Kaharingan, dan agama lama pada prinsipnya mirip dengan ajaran Sunda Wiwitan yang di ceritakan oleh temanku. Kepercayaan ini sangat menghormati alam semeta. Semua yang berada di alam memiliki jiwa dan ruh. Manusia tidak boleh sembarangan dalam melakukan eksploitasi terhadap alam. Bukan sekedar etika memperlakukan alam, tapi ini lebih dari itu. Sebuah penyatuan dan penghargaan sebagai sesama makhluk Tuhan yang diciptakan untuk saling menopang dan menjaga keseimbangan hidup.

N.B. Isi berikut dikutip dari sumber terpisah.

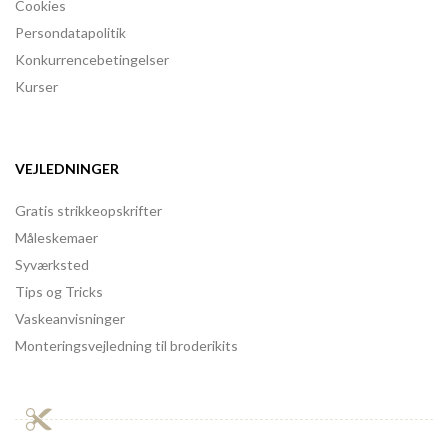
Cookies
Persondatapolitik
Konkurrencebetingelser
Kurser
VEJLEDNINGER
Gratis strikkeopskrifter
Måleskemaer
Syværksted
Tips og Tricks
Vaskeanvisninger
Monteringsvejledning til broderikits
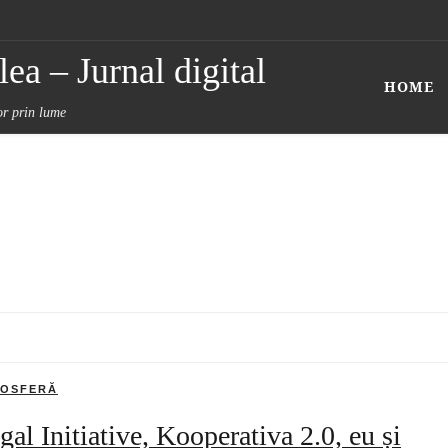
ea – Jurnal digital
HOME
tor prin lume
OSFERĂ
gal Initiative, Kooperativa 2.0, eu și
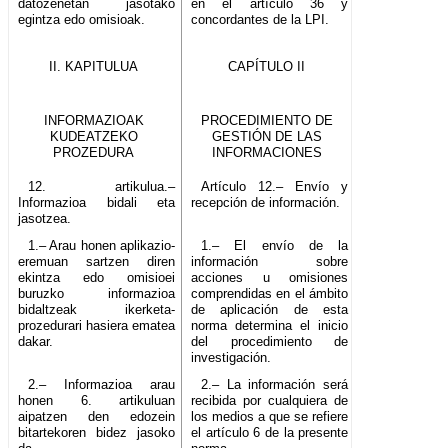
datozenetan jasotako
en el artículo 36 y
egintza edo omisioak.
concordantes de la LPI.
II. KAPITULUA
CAPÍTULO II
INFORMAZIOAK
PROCEDIMIENTO DE
KUDEATZEKO
GESTIÓN DE LAS
PROZEDURA
INFORMACIONES
12. artikulua.–
Artículo 12.– Envío y
Informazioa bidali eta
recepción de información.
jasotzea.
1.– Arau honen aplikazio-
1.– El envío de la
eremuan sartzen diren
información sobre
ekintza edo omisioei
acciones u omisiones
buruzko informazioa
comprendidas en el ámbito
bidaltzeak ikerketa-
de aplicación de esta
prozedurari hasiera ematea
norma determina el inicio
dakar.
del procedimiento de
investigación.
2.– Informazioa arau
2.– La información será
honen 6. artikuluan
recibida por cualquiera de
aipatzen den edozein
los medios a que se refiere
bitartekoren bidez jasoko
el artículo 6 de la presente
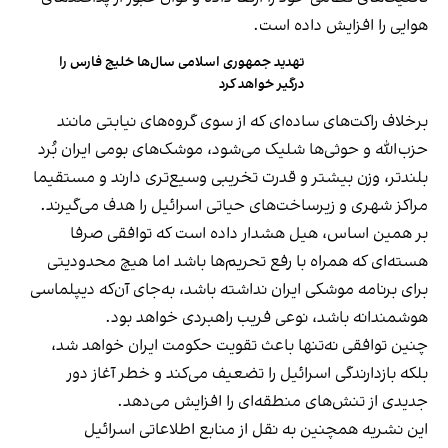
هوایی را افزایش داده است.
تهدید جمهوری اسلامی سال‌ها خلیج فارس را
درگیر خواهد کرد
برخلاف راکت‌های ساده‌ای که از سوی گروه‌های نیابتی مانند
حزب‌الله و حوثی‌ها شلیک می‌شود، موشک‌های بومی ایران بُرد
بلندتر، وزن بیشتر و قدرت تخریبی وسیع‌تری دارند و مستقیما
مراکز شهری و زیرساخت‌های حیاتی اسرائیل را هدف می‌گیرند.
بر همین اساس، هیل هشدار داده است که توافقی صرفا
هسته‌ای که همراه با رفع تحریم‌ها باشد اما هیچ محدودیتی
برای برنامه موشکی ایران نداشته باشد، به‌جای آن‌که دیپلماسی
هوشمندانه باشد، نوعی فریب راهبردی خواهد بود.
چنین توافقی نه‌تنها باعث تقویت حکومت ایران خواهد شد،
بلکه بازدارندگی اسرائیل را تضعیف می‌کند و خطر آغاز دور
جدیدی از تنش‌های منطقه‌ای را افزایش می‌دهد.
این نشریه همچنین به نقل از منابع اطلاعاتی اسرائیل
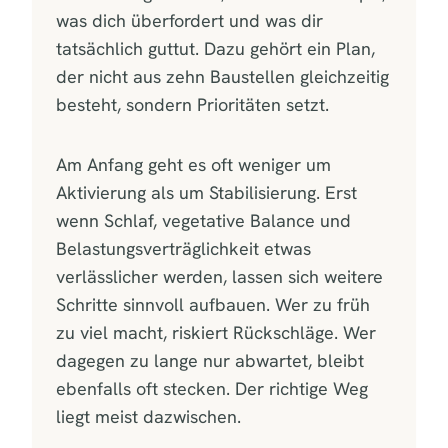
was dich überfordert und was dir
tatsächlich guttut. Dazu gehört ein Plan,
der nicht aus zehn Baustellen gleichzeitig
besteht, sondern Prioritäten setzt.
Am Anfang geht es oft weniger um
Aktivierung als um Stabilisierung. Erst
wenn Schlaf, vegetative Balance und
Belastungsverträglichkeit etwas
verlässlicher werden, lassen sich weitere
Schritte sinnvoll aufbauen. Wer zu früh
zu viel macht, riskiert Rückschläge. Wer
dagegen zu lange nur abwartet, bleibt
ebenfalls oft stecken. Der richtige Weg
liegt meist dazwischen.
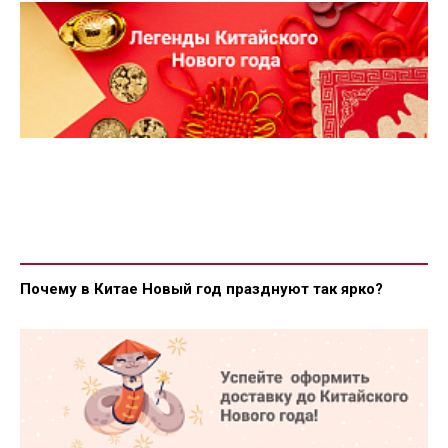
Почему в Китае Новый год празднуют так ярко?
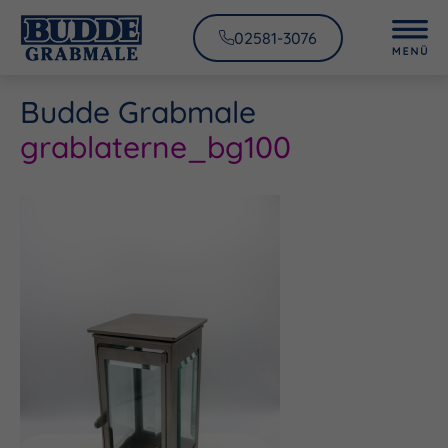
02581-3076
Budde Grabmale
grablaterne_bg100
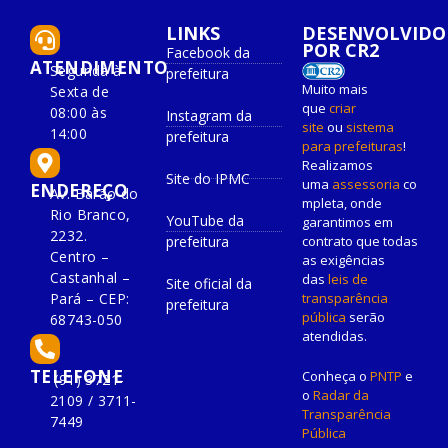
LINKS
DESENVOLVIDO
POR CR2
Facebook da
ATENDIMENTO
Segunda à
prefeitura
Muito mais
Sexta de
que
criar
08:00 às
Instagram da
site
ou
sistema
14:00
prefeitura
para prefeituras
!
Realizamos
Site do IPMC
uma
assessoria
co
ENDEREÇO
Av. Barão do
mpleta, onde
Rio Branco,
YouTube da
garantimos em
2232.
prefeitura
contrato que todas
Centro –
as exigências
Castanhal –
das
leis de
Site oficial da
Pará – CEP:
transparência
prefeitura
pública
serão
68743-050
atendidas.
TELEFONE
Conheça o
PNTP
e
(91) 3721-
o
Radar da
2109 / 3711-
Transparência
7449
Pública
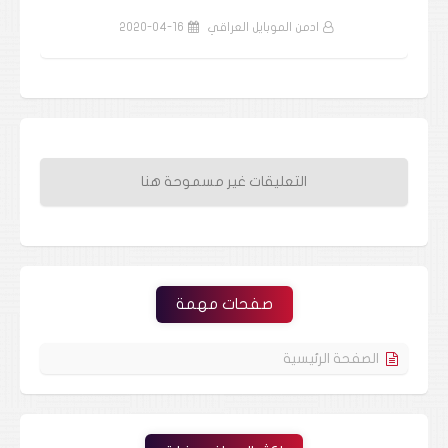
ادمن الموبايل العراقي
2020-04-16
التعليقات غير مسموحة هنا
صفحات مهمة
الصفحة الرئيسية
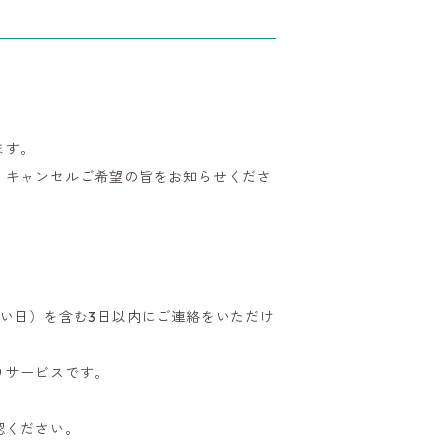
ます。
、キャンセルご希望の旨をお知らせくださ
い日）を含む3日以内にご連絡をいただけ
りサービスです。
認ください。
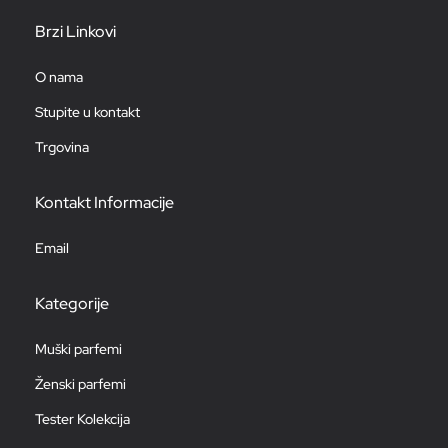
Brzi Linkovi
O nama
Stupite u kontakt
Trgovina
Kontakt Informacije
Email
Kategorije
Muški parfemi
Ženski parfemi
Tester Kolekcija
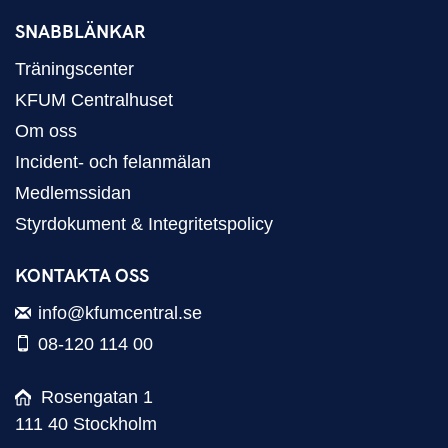
SNABBLÄNKAR
Träningscenter
KFUM Centralhuset
Om oss
Incident- och felanmälan
Medlemssidan
Styrdokument & Integritetspolicy
KONTAKTA OSS
info@kfumcentral.se
08-120 114 00
Rosengatan 1
111 40 Stockholm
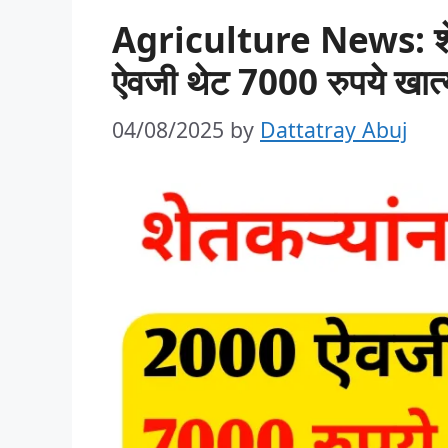
Agriculture News: शेत
ऐवजी थेट 7000 रुपये खात
04/08/2025
by
Dattatray Abuj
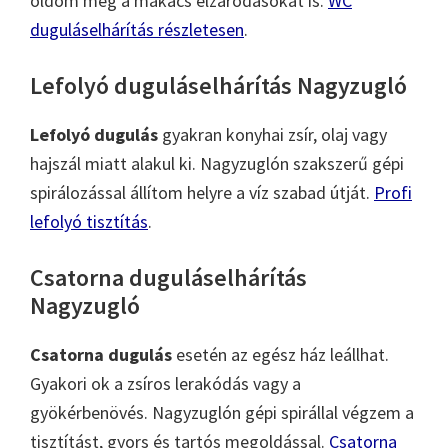
oldom meg a makacs elzáródásokat is.
WC
duguláselhárítás részletesen
.
Lefolyó duguláselhárítás Nagyzugló
Lefolyó dugulás
gyakran konyhai zsír, olaj vagy
hajszál miatt alakul ki. Nagyzuglón szakszerű gépi
spirálozással állítom helyre a víz szabad útját.
Profi
lefolyó tisztítás
.
Csatorna duguláselhárítás
Nagyzugló
Csatorna dugulás
esetén az egész ház leállhat.
Gyakori ok a zsíros lerakódás vagy a
gyökérbenövés. Nagyzuglón gépi spirállal végzem a
tisztítást, gyors és tartós megoldással.
Csatorna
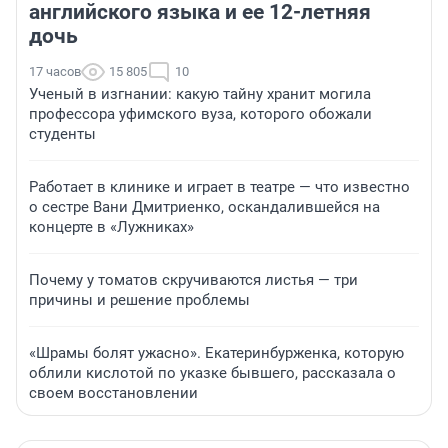
английского языка и ее 12-летняя
дочь
17 часов
15 805
10
Ученый в изгнании: какую тайну хранит могила
профессора уфимского вуза, которого обожали
студенты
Работает в клинике и играет в театре — что известно
о сестре Вани Дмитриенко, оскандалившейся на
концерте в «Лужниках»
Почему у томатов скручиваются листья — три
причины и решение проблемы
«Шрамы болят ужасно». Екатеринбурженка, которую
облили кислотой по указке бывшего, рассказала о
своем восстановлении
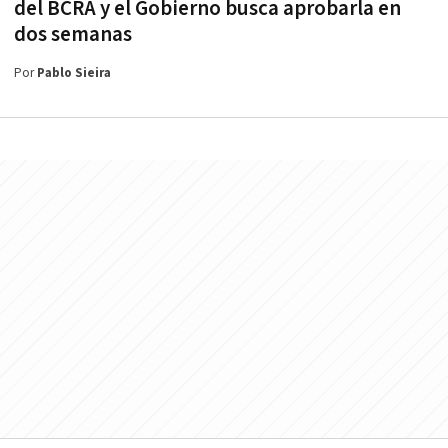
del BCRA y el Gobierno busca aprobarla en
dos semanas
Por
Pablo Sieira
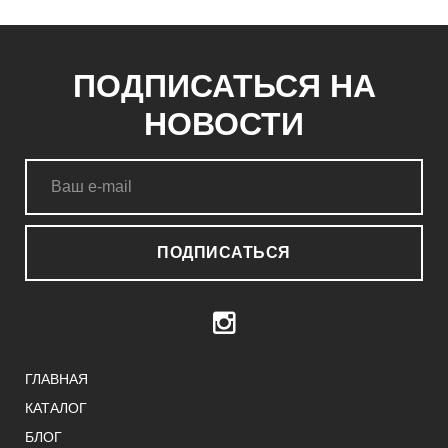
ПОДПИСАТЬСЯ НА
НОВОСТИ
ПОДПИСАТЬСЯ
ГЛАВНАЯ
КАТАЛОГ
БЛОГ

Tak heran, dengan pandangan demikian, ajaran agama lokal melahirkan banyak sekali ritual yang dilakukan untuk menghormati alam. Upacara yang paling banyak dilakukan adalah yang berkaitan dengan padi, sebab padi dianggap sebagai sumber kehidupan manusia. Mulai dari upacara pra tanam, menanam hingga panen dan pasca panen. Semuanya memiliki makna dan keindahannya masing-masing.

Tradisi Dayak juga mengganggap bahwa kehidupan manusia adalah siklus yang salng berkaitan dan tak dapat dipisahkan. Kelahiran, perkawinan dan kematian, menjadi titik fokus ritual yang berkaitan dengan manusia. Banyak kearifan yang terdapat dalam kepercayaan ini, dan masyarakat adat sampai sekarang masih banyak yang taat pada aturan tradisi yang bahkan tak tertulis ini. Aku melihat ini semua sebagai sebuah kekayaan dan keindahan negeriku yang memang menjadi indah apabila diperlakukan sebagaimana mestinya.